Marc versuchte zuerst abzustreiten, dass er Laura gezogen hatte. Vergeblich. Dann schlug er vor, zusammen einkaufen zu gehen – nicht ohne vorher klarzustellen, dass er ihr auf keinen Fall alles schenken würde. Am Mittwochnachmittag zog er dann mit Seny, Roger, Vera, Anja und Laura durch die Bahnhofstrasse. Das Ergebnis des Ausflugs liegt jetzt eingepackt auf dem Tisch: Ohrringe für 11 Franken von Yendi und eine Schachtel Merci-Schokolade.
Jonas hatte Anika gezogen, die täglich nachfragte: «Was schenkst du mir?» Er war ratlos: «Woher soll ich wissen, was man Mädchen in diesem Alter schenkt?» Seine Mutter schlug schliesslich eine Badekugel vor. Auch Anja bat ihre Mutter, etwas vom Kiosk für Roger mitzubringen: ein Los und Schleckzeug. Das selbst auszusuchen, dafür hatte sie nun wirklich keine Zeit.
Herr Parillo bittet Laura, die Musik leiser zu stellen, was die mit einem minimalen Dreh am Lautstärkeregler befolgt. «Etwas mehr, bitte», sagt er. Er stellt Kannen mit heissem Wasser auf die Tische, und Marc lässt es sich nicht nehmen, einigen Mädchen galant Tee einzuschenken. Eigentlich hätten sich alle etwas zum Frühstücken mitbringen sollen. Aber unter den Mädchen am Ende des Hufeisens mischt sich einzig Anja ein Müsli, Selina sagt, sie kriege «morgens nichts runter», den anderen geht es ebenso.
Die Mädchen wollen endlich die Päckli öffnen. Sie sind aufgestanden und belagern das grosse Pult vor der Wandtafel, auf dem die Geschenke liegen. Anika sucht nach ihrem Namen und entdeckt das kugelförmige Päckchen von Jonas. Sie riecht daran. Kokos. Jonas packt die Schokolade aus, die er von Leonie bekommen hat. Marc blickt etwas ratlos auf das Geschenk, das ihm Marina gemacht hat: ein Notizblock, einen Tintenkiller, Post-it und Tipp-Ex. «Das ist unfair, ich bekomme Schulzeug», sagt er. Zehn Minuten später kann man Herrn Parillo mit Post-it-Zetteln am Rücken sehen, auf denen in Marcs Schrift steht: «Kick mich». Anika hat die Kokos-Badekugel mittlerweile ausgepackt. Sie geht zu Jonas und bedankt sich mit einem Handschlag. «Ischs guet?» fragt der. «Doch, doch, das Geschenk ist gut», sagt Anika. Aber man merkt, dass Jonas ihren Geschmack nicht ganz getroffen hat. So eine Kugel ist viel zu schnell verbraucht. Und an Geschenken, findet Anika, sollte man möglichst lange Freude haben.

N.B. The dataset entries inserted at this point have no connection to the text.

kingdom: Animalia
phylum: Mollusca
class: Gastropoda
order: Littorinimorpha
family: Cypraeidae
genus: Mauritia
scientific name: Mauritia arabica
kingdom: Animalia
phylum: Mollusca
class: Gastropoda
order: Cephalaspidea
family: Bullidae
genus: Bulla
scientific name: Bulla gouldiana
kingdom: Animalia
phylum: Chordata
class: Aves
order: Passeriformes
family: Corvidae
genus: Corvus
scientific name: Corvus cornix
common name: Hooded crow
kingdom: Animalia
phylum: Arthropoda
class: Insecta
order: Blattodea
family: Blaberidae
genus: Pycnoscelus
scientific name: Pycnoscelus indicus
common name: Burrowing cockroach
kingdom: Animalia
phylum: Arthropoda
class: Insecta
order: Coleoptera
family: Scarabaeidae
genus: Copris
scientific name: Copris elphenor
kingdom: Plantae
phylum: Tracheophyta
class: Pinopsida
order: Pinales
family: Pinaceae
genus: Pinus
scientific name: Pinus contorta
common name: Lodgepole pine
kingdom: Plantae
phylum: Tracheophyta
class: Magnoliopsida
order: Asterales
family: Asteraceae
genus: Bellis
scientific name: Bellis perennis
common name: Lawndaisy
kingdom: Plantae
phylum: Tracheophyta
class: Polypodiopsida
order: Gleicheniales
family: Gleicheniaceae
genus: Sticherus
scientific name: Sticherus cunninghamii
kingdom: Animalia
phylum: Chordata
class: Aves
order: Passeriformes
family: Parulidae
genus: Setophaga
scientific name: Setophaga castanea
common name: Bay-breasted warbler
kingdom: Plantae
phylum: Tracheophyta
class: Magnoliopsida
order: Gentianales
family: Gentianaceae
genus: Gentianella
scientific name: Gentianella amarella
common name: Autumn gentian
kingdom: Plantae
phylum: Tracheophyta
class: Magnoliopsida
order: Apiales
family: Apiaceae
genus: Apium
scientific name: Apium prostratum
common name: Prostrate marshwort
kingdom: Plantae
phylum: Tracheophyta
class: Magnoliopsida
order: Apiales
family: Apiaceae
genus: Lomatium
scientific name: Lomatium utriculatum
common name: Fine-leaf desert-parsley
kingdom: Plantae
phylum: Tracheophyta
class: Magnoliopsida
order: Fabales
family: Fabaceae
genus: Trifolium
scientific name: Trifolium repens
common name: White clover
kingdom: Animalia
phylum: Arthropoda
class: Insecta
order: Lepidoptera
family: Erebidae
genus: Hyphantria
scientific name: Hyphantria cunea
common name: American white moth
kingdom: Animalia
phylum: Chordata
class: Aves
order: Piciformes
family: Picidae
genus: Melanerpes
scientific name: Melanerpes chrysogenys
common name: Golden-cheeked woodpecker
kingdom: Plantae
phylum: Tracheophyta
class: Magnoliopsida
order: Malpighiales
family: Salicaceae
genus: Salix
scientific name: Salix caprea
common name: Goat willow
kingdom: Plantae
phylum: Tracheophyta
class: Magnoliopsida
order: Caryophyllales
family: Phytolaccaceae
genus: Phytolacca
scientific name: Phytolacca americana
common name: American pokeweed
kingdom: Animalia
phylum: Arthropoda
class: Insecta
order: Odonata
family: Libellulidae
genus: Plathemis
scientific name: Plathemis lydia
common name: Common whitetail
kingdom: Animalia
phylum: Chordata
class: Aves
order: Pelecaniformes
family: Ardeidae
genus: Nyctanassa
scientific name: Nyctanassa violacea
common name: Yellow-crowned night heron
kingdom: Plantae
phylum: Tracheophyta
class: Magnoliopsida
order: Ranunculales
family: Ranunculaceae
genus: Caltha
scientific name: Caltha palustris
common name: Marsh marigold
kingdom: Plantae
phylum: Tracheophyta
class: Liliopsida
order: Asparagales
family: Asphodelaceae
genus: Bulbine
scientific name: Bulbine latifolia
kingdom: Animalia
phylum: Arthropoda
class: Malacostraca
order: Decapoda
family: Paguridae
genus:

Sicherheitshalber hat sie sich selbst ein Geschenk gekauft: eine Perlenkette aus silbergrauen Kunststoffkugeln. Die Kette war auch Belohnung für die Strapazen, die sie auf sich nehmen musste, um für Anja, deren Name auf ihrem Los stand, etwas Geeignetes zu finden. Acht Geschäfte klapperte sie ab, ehe sie erschöpft ins Geschäft Nummer eins zurückkehrte, um dort Lipgloss, silbergraue Perlenarmbänder und Ohrstecker zu kaufen. «Hätte ich doch einen Jungen bekommen, denen schenkt man eine Dächlikappe, und zufrieden sind sie. Mädchen aber sind der reine Stress.»